═══ Selected extract

The Scottish Women's Oral History Project was undertaken in Stirling, Scotland, between 1987 and 1990. The aim of the project was to record the lives of women in Scotland in the first half of the 20th century, including a specific objective to record the experiences of working-class women.

The project was established in December 1986 by the Women’s Committee of Stirling District Council. The impetus for the project was part of a wider promotion of women's interests, as well as a need to address a perceived lack of women's voices in the historical record. Sponsored by the Manpower Services Commission (MSC), the project set out to record the personal testimonies of local women living in the Stirlingshire area of Scotland about their life in the decades before the Second World War. Based in Spittal Street, Stirling, the project was coordinated by Jayne Stephenson, who, with a team of fellow interviewers, interviewed around 80 local women, between 1987 and 1990.

══════

Duplicate the passage on the Scottish Women's Oral History Project word for word, in its entirety.

═══ Supplied data

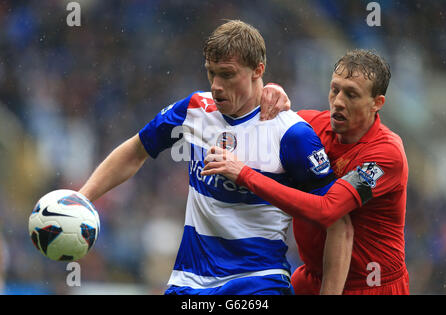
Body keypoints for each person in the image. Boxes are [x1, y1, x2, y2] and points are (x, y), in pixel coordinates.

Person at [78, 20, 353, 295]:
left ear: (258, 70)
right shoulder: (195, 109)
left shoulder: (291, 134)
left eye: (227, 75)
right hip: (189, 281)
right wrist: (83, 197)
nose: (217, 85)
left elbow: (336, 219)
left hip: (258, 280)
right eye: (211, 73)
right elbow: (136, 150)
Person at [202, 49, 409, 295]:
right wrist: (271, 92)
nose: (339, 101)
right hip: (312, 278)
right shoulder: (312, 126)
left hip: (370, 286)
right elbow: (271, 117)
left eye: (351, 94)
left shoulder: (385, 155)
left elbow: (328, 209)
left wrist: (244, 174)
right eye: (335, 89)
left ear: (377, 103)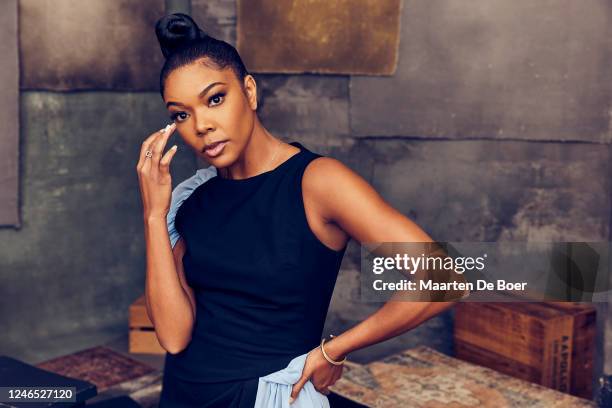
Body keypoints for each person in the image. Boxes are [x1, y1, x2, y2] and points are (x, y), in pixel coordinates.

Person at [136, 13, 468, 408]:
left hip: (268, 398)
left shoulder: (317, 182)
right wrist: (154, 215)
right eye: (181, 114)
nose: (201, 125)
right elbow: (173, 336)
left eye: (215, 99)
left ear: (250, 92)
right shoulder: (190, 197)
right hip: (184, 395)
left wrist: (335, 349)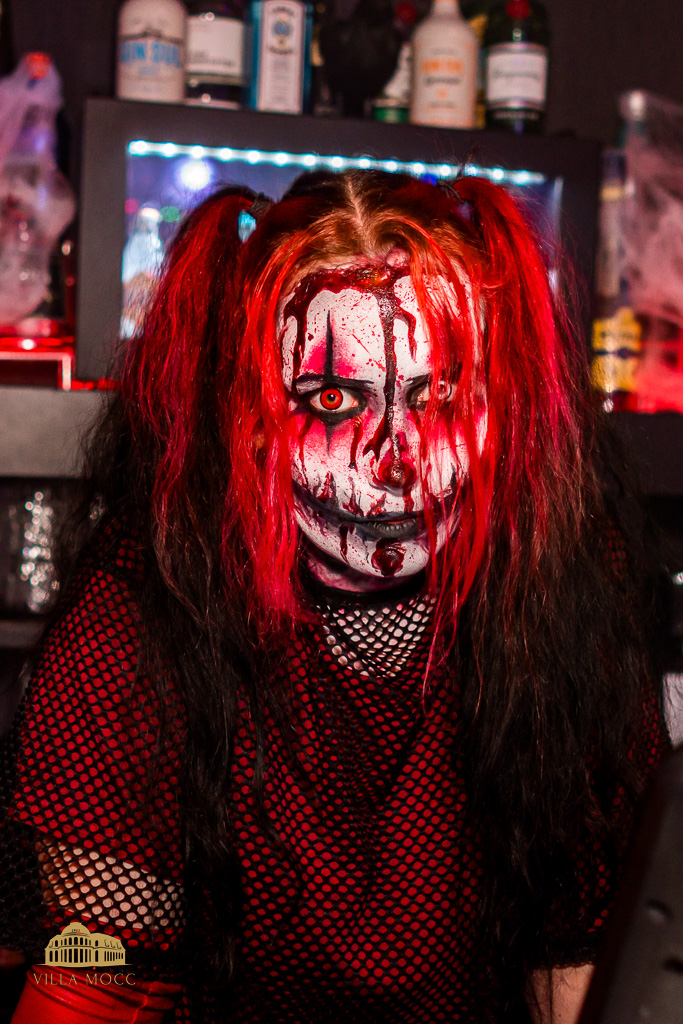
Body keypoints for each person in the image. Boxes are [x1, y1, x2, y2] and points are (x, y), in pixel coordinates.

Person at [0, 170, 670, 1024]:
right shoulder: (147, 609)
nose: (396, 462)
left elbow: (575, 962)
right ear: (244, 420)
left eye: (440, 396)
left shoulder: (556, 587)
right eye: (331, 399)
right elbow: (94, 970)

══════

Written reply >>
The Scottish Women's Oral History Project was undertaken in Stirling, Scotland, between 1987 and 1990. The aim of the project was to record the lives of women in Scotland in the first half of the 20th century, including a specific objective to record the experiences of working-class women.

The project was established in December 1986 by the Women’s Committee of Stirling District Council. The impetus for the project was part of a wider promotion of women's interests, as well as a need to address a perceived lack of women's voices in the historical record. Sponsored by the Manpower Services Commission (MSC), the project set out to record the personal testimonies of local women living in the Stirlingshire area of Scotland about their life in the decades before the Second World War. Based in Spittal Street, Stirling, the project was coordinated by Jayne Stephenson, who, with a team of fellow interviewers, interviewed around 80 local women, between 1987 and 1990.